If "it makes no sense" to think of the cause without its effect, then what is this but logical entailment? One of the criticisms Feser has made against Humean analyses of causation in other writings is that if cause and effect are thought to be simultaneous, it makes no sense to think of them as "loose and separate," and therefore no sense to think of, say, a brick pushing through glass without the glass shattering. Yet if this is the case, it seems the brick pushing through the glass entails that the glass breaks. Or, in other words, if cause / effect are two elements of the same event, how is it even possible not to have the effect if the cause is given?
If the relationship isn't entailment, then how is it the case that you cannot have the cause without the effect?
Just curious if there's a genuine tension here or if I'm misunderstanding something.
Last edited by RBrad (7/08/2016 1:11 am)
Offline
Propositions are the meanings of sentences. They're the primary bearers of truth-value, and what feature in arguments. Most scholastics thought them mind-dependent objects. (If propositions are abstracta like some people think now, change the distinction to that between causal mind-independent objects and acausal (abstract) objects.)
The distinction you're looking for is between mind-independent objects and propositions. Thomists' PSR is restricted to mind-independent objects.
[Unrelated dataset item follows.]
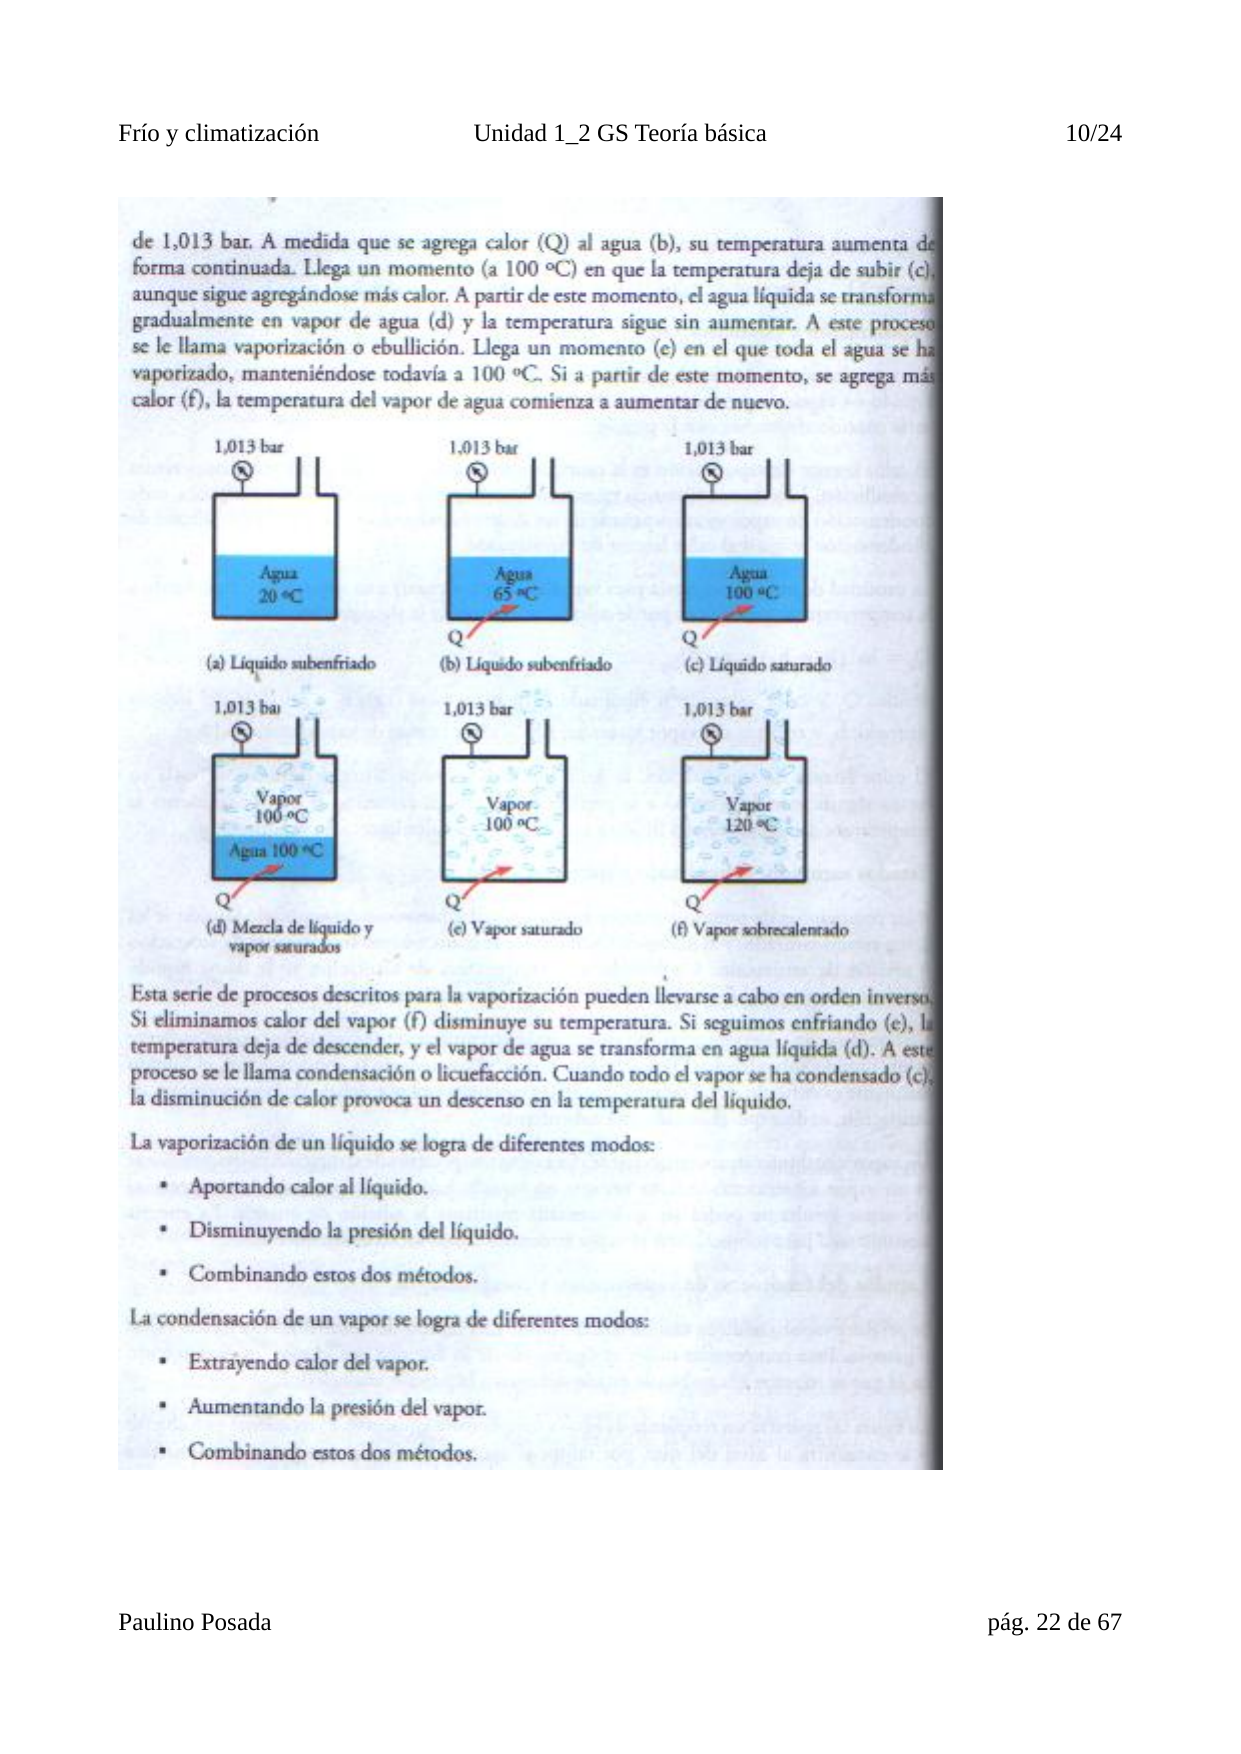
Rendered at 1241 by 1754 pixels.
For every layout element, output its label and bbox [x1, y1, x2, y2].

picture [118, 197, 943, 1470]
The antecedents and consequents in entailments are propositions. There can be no entailment between mind-independent objects, only propositions. (To suppose there can be is what's called a category mistake.)
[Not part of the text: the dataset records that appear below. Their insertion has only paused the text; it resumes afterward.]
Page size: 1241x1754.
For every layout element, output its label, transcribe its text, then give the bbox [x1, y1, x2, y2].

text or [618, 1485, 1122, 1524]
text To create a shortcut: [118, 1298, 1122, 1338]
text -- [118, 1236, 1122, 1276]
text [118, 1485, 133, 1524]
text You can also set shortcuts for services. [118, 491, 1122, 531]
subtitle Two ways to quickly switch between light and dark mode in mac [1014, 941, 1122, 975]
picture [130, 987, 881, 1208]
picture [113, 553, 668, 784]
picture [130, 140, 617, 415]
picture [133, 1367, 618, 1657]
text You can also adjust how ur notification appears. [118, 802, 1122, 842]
From a Scholastic point of view this sort of argument is a non-starter, since on the Scholastic understanding of PSR, propositions are not among the things requiring explanation in the first place, and explanation does not require logical entailment.
Ed is just saying that scholastics' PSR applies to mind-independent objects, not mind-dependent objects like propositions.
If the relationship isn't entailment, then how is it the case that you cannot have the cause without the effect?
Suppose causes necessitate their effects (for the sake of argument). Since necessitation can hold between kinds of entities entailment can't, necessitation and entailment are distinct kinds of relations. And since necessitation and entailment are distinct kinds of relations, it's still not the case that causes entail their effects. (They necessitate them, but they don't entail them.)
Last edited by John West (7/08/2016 10:32 am)
Offline
It's right that scholastics understand causation and explanation to be relations between things, so there would strictly be a category mistake in seeking causes and explanations of propositions. But I think that he is more interested in the further point of denying that causation is necessitation (to avoid modal fatalism, to carve out space for some sort of libertarian free will, and to argue that indeterministic processes may still be explicable).
Suppose that causation is necessitation, so that whenever you have this thing, you also get that thing, its effect. Even if it's strictly a category mistake to say that causation is a matter of entailment, does not this model suggest that the obtaining of this thing is logically sufficient for the obtaining of that? Feser wants to say that (say) an atom explains a recently emitted beta particle, even if in some cases, a "qualitatively identical" atom does not emit a beta particle.
That view (expressed in the second and third quotes), at least, is consistent with the one expressed in the first. In the first he is saying that the cause's producing is sufficient for the effect's being produced. There will be no such thing as the atom's causing the beta particle unless the beta particle is being caused. If in some other circumstances, a qualitatively identical atom does not cause a beta particle, then--yes--there is no beta particle's being caused, but there is also no atom's causing a beta particle.
Offline
Meant to reply earlier but thanks for the replies. Very helpful.